5.  Jason Mankey @ Agora writes about the irony of a “Pagan-Atheist alliance”:

“In another life I used to manage a coffee shop and I employed several Evangelical Christians.  Listening to their experiences, I was surprised by how much of what they said mirrored my own faith.  They talked about a personal relationship with Jesus in the same way I talk about a personal relationship with Pan. …”

Note: I responded to this in my own post about how Jesus saved me from Christianity … so I could become Pagan.

6.  Paul Hine @ Enfolding writes about lateral transcendence (another topic I want to give more attention to in upcoming posts):

“… What’s interesting here is that both Havel and Goodenough present transcendent experience not as a big, life-changing event (as in Thorn’s idea of “transcendent thinking”, which I discussed in the previous post ) as it is often taken to be, but more of a relational activity – a “reaching out” towards the world and a commitment to widening one’s perspective.”
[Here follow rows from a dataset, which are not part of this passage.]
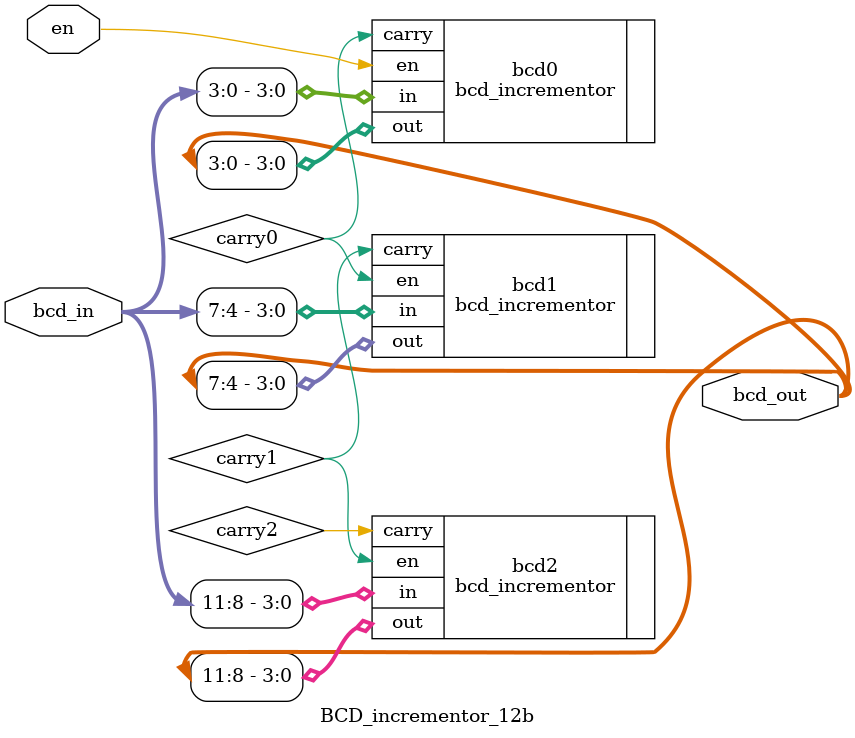
<source format=v>
`timescale 1ns / 1ps


module BCD_incrementor_12b(
    input [11:0] bcd_in,
    input en,
    output [11:0] bcd_out
    );
    
    wire carry0, carry1, carry2;
    
    bcd_incrementor bcd0(.in(bcd_in[3:0]), .en(en), .carry(carry0), .out(bcd_out[3:0]));
    bcd_incrementor bcd1(.in(bcd_in[7:4]), .en(carry0), .carry(carry1), .out(bcd_out[7:4]));
    bcd_incrementor bcd2(.in(bcd_in[11:8]), .en(carry1), .carry(carry2), .out(bcd_out[11:8]));
    
endmodule

</source>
7.  Melanie Moore @ The Pagan Family outs herself as a non-believing Pagan:

“… I am true to my gods and goddesses: Sun, Moon, Earth, Green, Horn, Storm, Winds, Sea and Fire.  I create rituals, I help at gatherings, I practice magic, I publicly defend our ways.  But, unlike many of my pagan brothers and sisters, I don’t believe (and, yes, I practice magic, but that’s a previous post).  I guess you could call me a “pagan atheist”, but don’t.  I’m pagan.”

Note: If you’re wondering about Melanie’s “Green”, “Horn”, “Storm” etc., this comes from Steven Posch’s notion of the Oldest Tribe of Gods.  Also check out Melanie’s post on patron deities.
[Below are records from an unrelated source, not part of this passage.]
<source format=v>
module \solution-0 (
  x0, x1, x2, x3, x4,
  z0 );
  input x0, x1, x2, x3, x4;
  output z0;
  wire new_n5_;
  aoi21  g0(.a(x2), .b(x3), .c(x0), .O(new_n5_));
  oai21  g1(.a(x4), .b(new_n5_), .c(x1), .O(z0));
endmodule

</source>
8.  IanC @ Into the Mound talks about the limitations of Reconstructionism:

“In the course of doing that for the last 25 years, and of helping a couple dozen groups do it as well, I’ve decided that the real point is to bring modern people into direct contact with the Gods and Spirits. *That’s* how reconstruction will actually be accomplished. By working the rites, calling their names, making their idols, offering of our wealth and talent modern people will draw near the Gods, and bring the Gods near to us. …”

9.  Druish inthe Desert responds to my post about the need for a Pan-Pagan statement of first principles:

“… Pagan is not a term like Christian or Muslim, it does not say to those outside of my community that I’m an Odinist or that I’m a follower of Artemis or that I don’t care about divinity at all, nor does it specify my practice limiting it to one set of beliefs or delusions.  But, don’t all Pagans consider the Earth sacred?  No they don’t, again Pagan has no central dogmatic principle…even though our “leaders” have tried extremely hard to provide one.”

10.  Over at Humanistic Paganism, Trent Fowler offers a gust post about the melding of science and art (specifically, poetry):

“When I first began to think seriously about consciousness, the idea that the mind might be reducible to chemical changes in the brain struck me as dehumanizing and ugly.  You mean all my hopes, dreams, aspirations, talents, fears, and weaknesses, indeed the sum total of all that makes me human might be nothing more than ions sloshing around in a three pound piece of meat?  I don’t think I’m alone in this.  …”

Note: Check out the discussion in the comments section too.

Finally, I want to highlight a blog I just recently discovered: The Pagan Perspective by Ben Hoshour, which I am adding to the list of blogs I need to check in on regularly.